NIFA’s rejection of the budget last week had left the Legislature with little time to come up with a new plan for closing a $36 million budgetary deficit before the control board instituted its own sweeping cuts. Mangano’s office previously offered a contingency plan that would close the gap but threatened to leave many local social service agencies short of funding.

County Youth Board agencies, many of which provide important services such as early intervention and drug treatment, faced suspension of county funding after three months under that plan, and might still face cuts if NIFA does not accept the revised budget that Mangano proposed on Monday. 

Lorenzo Sistrunk, the Five Towns Community Center’s executive director, said that any cuts to the agency would have had a devastating effect on services. Sistrunk said the center’s budget is a little more than $2 million, and about 60 percent of that comes from the county. Four years ago, the center lost $400,000 in county funding before most of the money was restored nearly a year later –– but not before most of the top staff was lost, Sistrunk said.

At the Legislature’s Nov. 21 meeting, a number of representatives of youth-service agencies had urged legislators to find a way to avoid cuts that could hurt the county’s more vulnerable populations.

“You have a responsibility to balance the budget, and not to do it on the backs of the children and families of Nassau County,” said Dr.

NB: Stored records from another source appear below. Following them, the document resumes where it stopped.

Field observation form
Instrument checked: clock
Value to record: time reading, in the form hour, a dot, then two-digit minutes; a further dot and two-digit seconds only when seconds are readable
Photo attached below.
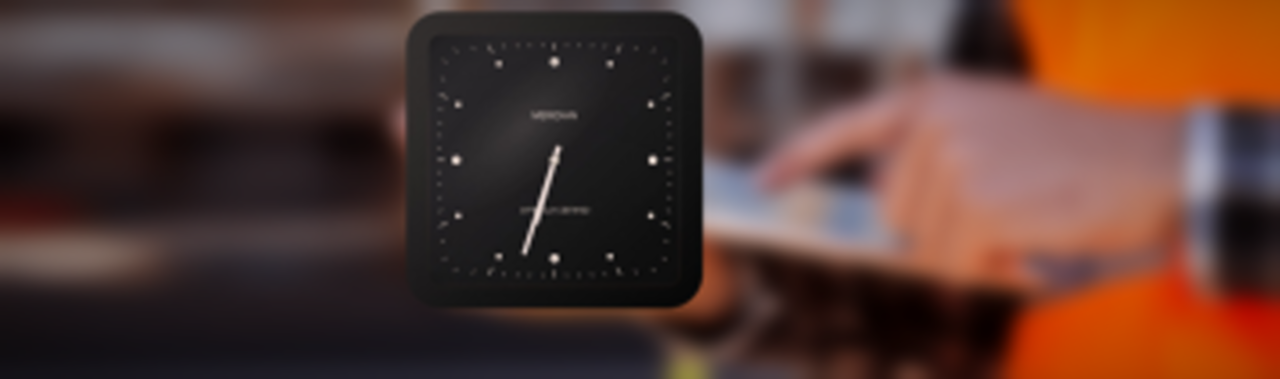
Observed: 6.33
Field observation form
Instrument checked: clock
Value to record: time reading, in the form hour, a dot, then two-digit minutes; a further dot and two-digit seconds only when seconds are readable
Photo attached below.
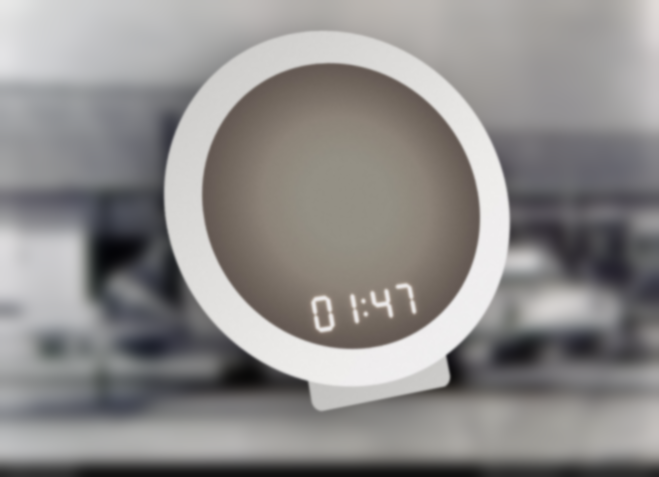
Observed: 1.47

Joseph Smith, executive director of Long Beach Reach

Jeff Reynolds, president and CEO of the Family and Children’s Association, warned that cutting addiction and recovery services would almost certainly lead to more opioid-related deaths next year.

Apparently, county officials got the message.

Cindy Wolff is executive director of Tempo Group, a nonprofit, community-based counseling center for youths, adults and families, based in the Five Towns. She said county funding is vital to maintaining services, in particular because the county’s heroin epidemic has ravaged local communities in recent years. “The heroin abuse has hit epidemic proportions,” she said. “We are state- and county-funded, so we depend on that money.” 

Tempo has offered substance-abuse prevention, education, intervention and treatment programs, as well as family counseling, for 40 years. With offices in Woodmere and North Merrick, it is licensed by the state Office of Alcoholism and Substance Abuse Services, and is staffed by a medical director, therapists and social workers, all with backgrounds in treating substance abuse. “We know the importance of hiring professionals,” Wolff said.

What would happen if the facilities didn’t get the funds from the county? 

“It’s hard to say what would happen,” Wolff said. “We would have to change how we provide service, but it would definitely impact on the level of care we provide.”

Nassau County Legislator Howard Kopel, a Republican from Lawrence, last week chalked up NIFA’s rejection of the budget to political brinksmanship. “It could be people just playing chicken,” he said. “Nobody wants to do draconian things.”

Kopel said he did not believe the communities in his district would be drastically affected if and when cuts do happen, in whatever form they might come. “We’ve got some needy people in towns like Rockville Centre, Hewlett and Oceanside, but for the most part they’re fairly well-to-do,” he said. “In Nassau County, we have some pretty poor areas, and those are the ones we have to be concerned about.”

Jeffrey Bessen and Peter Belfiore contributed to this story.